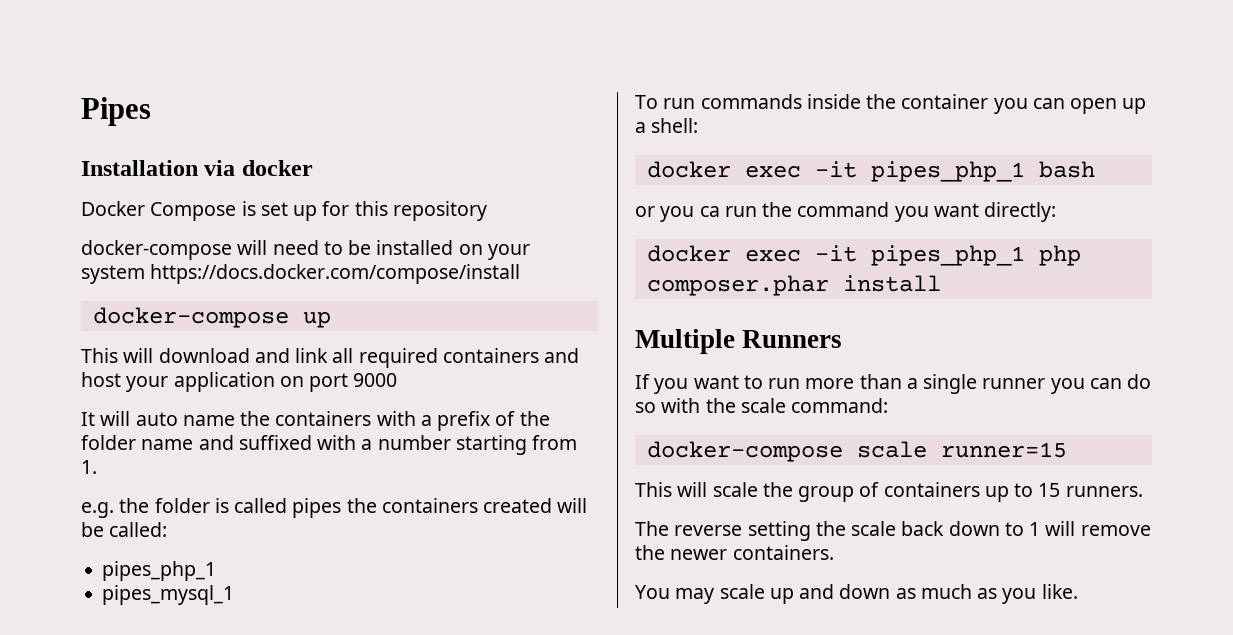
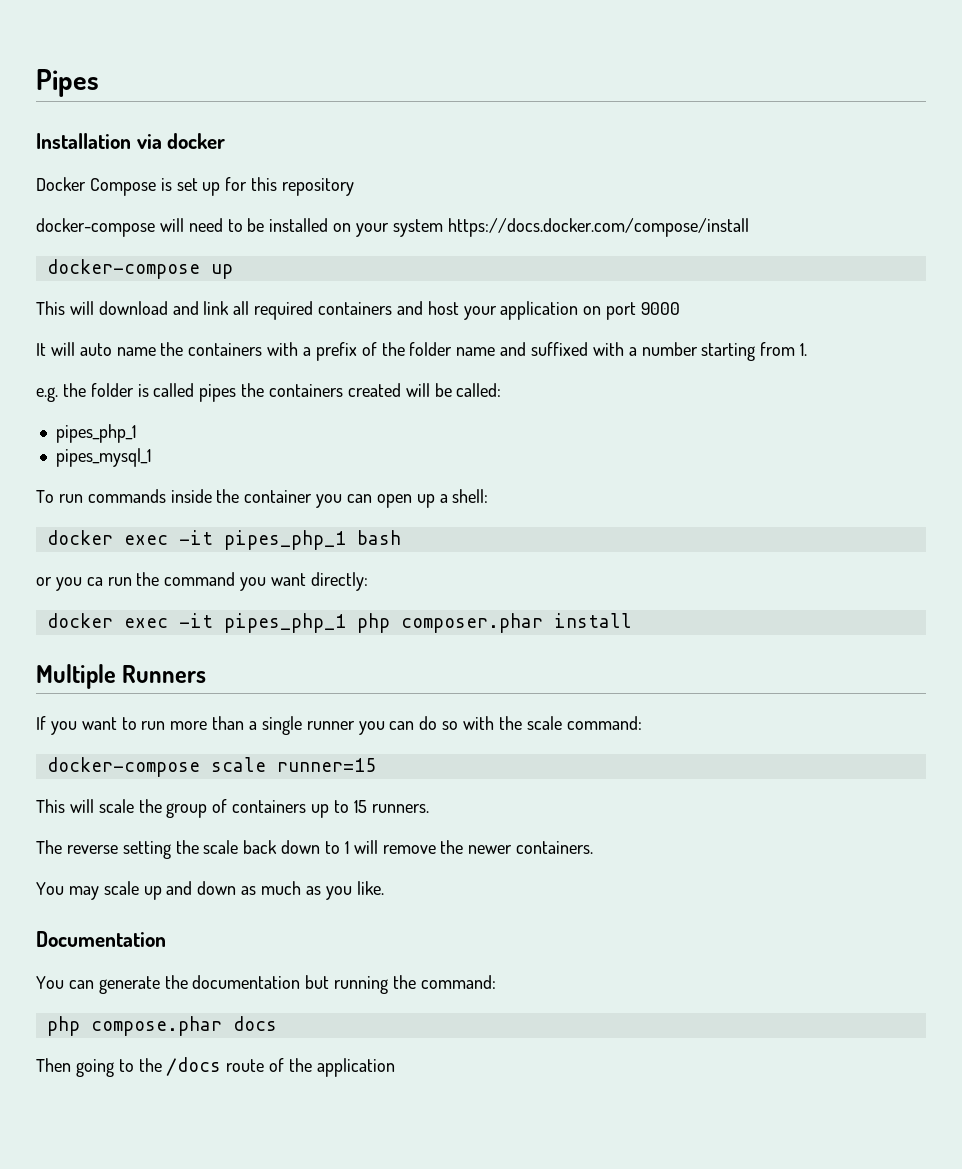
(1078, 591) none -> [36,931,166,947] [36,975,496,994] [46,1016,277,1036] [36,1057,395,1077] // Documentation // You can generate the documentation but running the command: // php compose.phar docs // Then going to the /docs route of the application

* * *

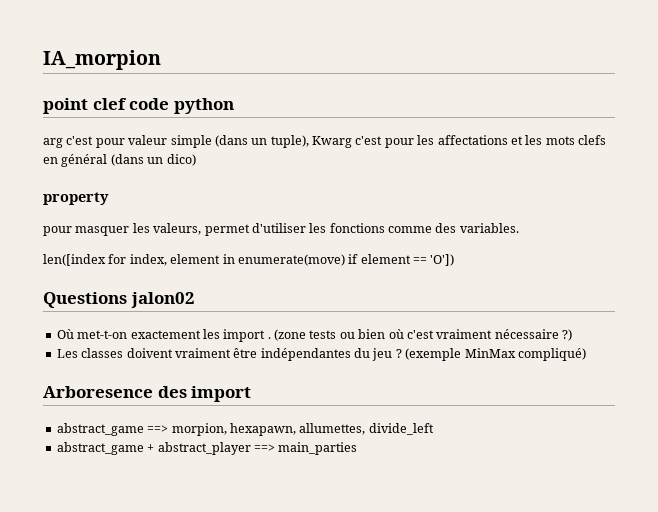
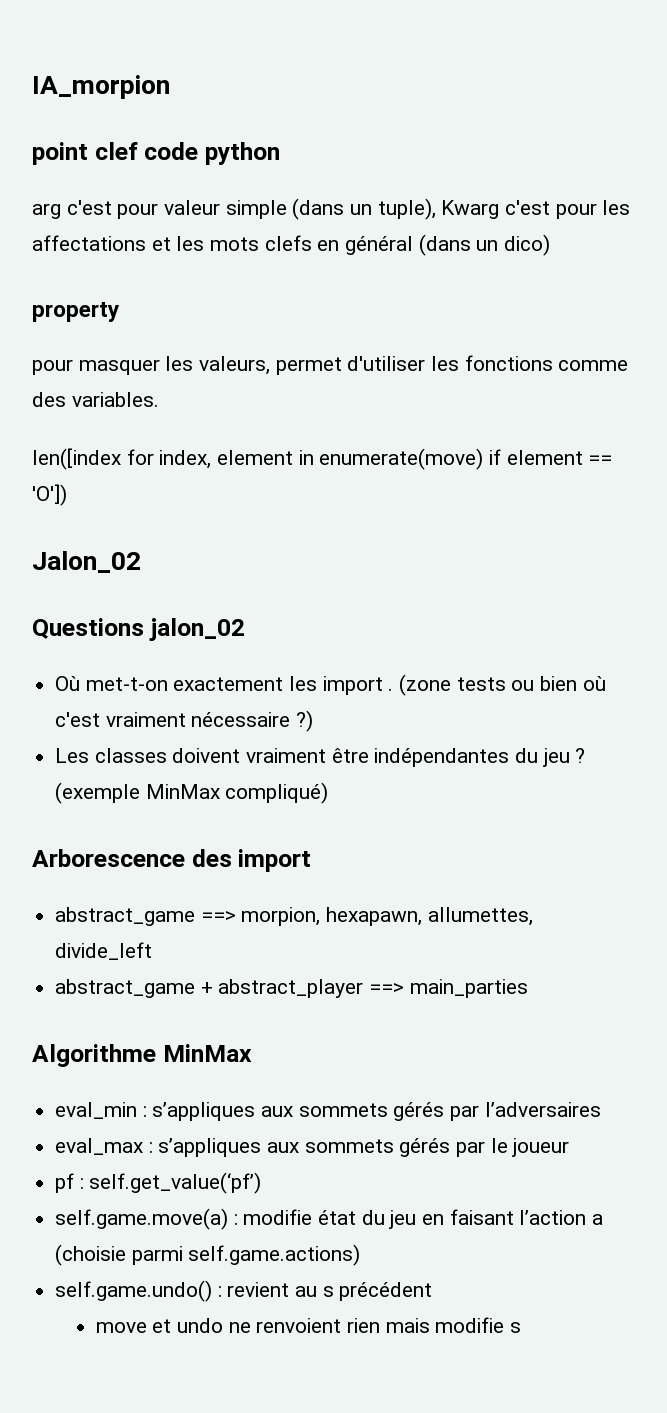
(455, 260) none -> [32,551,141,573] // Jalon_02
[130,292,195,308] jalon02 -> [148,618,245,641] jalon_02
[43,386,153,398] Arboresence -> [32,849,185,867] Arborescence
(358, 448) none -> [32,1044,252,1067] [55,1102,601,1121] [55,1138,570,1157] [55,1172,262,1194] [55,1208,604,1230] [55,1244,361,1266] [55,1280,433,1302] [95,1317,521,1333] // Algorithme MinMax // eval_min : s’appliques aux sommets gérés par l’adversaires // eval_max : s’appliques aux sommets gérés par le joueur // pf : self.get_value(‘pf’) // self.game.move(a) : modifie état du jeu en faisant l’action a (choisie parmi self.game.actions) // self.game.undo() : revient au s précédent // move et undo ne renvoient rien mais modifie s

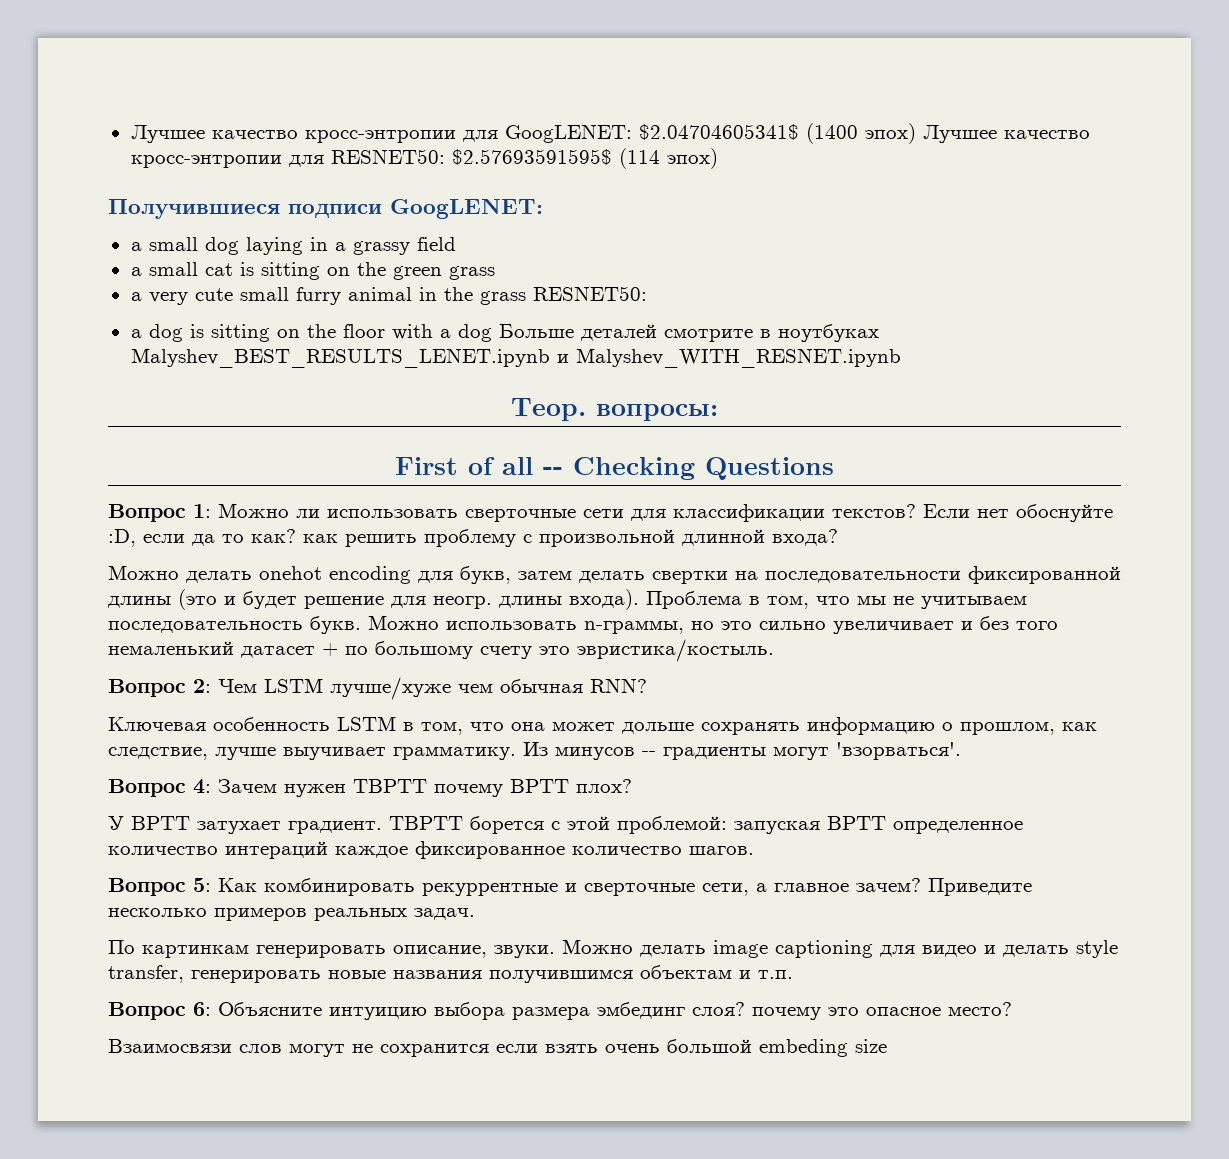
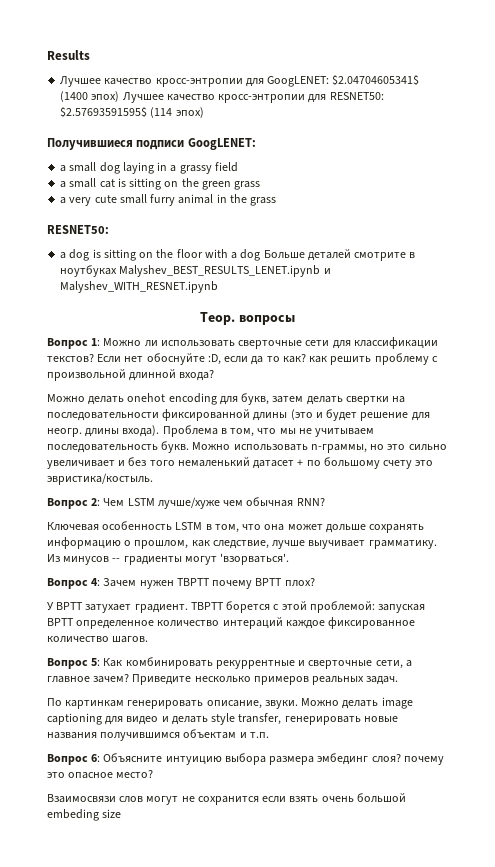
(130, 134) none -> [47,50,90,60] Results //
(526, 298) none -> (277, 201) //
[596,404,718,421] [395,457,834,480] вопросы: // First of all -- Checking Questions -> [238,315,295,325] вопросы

==

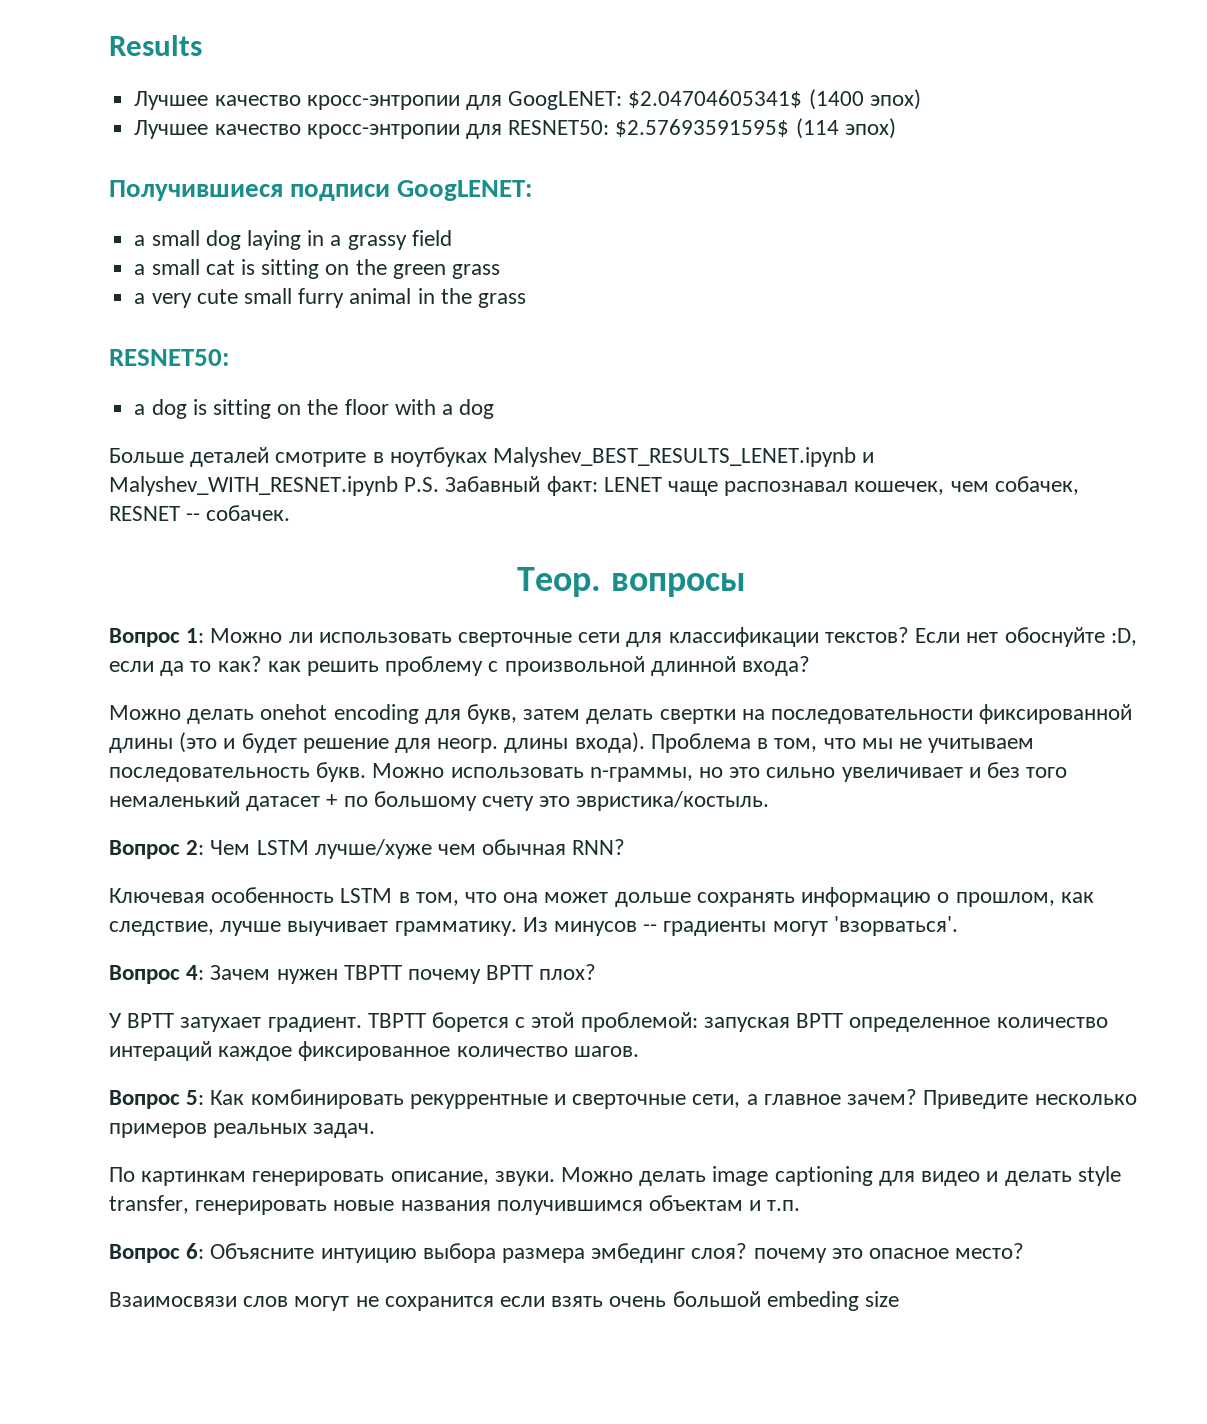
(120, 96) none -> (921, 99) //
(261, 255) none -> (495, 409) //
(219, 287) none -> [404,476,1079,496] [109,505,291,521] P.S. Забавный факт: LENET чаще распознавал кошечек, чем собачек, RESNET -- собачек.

• [What to produce]:
From the records above, print exactly the lines that run from the line with "(526, 298) none -> (277, 201) //" to the line with "[596,404,718,421] [395,457,834,480] вопросы: //", inclusive.

• [Response area]:
(526, 298) none -> (277, 201) //
[596,404,718,421] [395,457,834,480] вопросы: // First of all -- Checking Questions -> [238,315,295,325] вопросы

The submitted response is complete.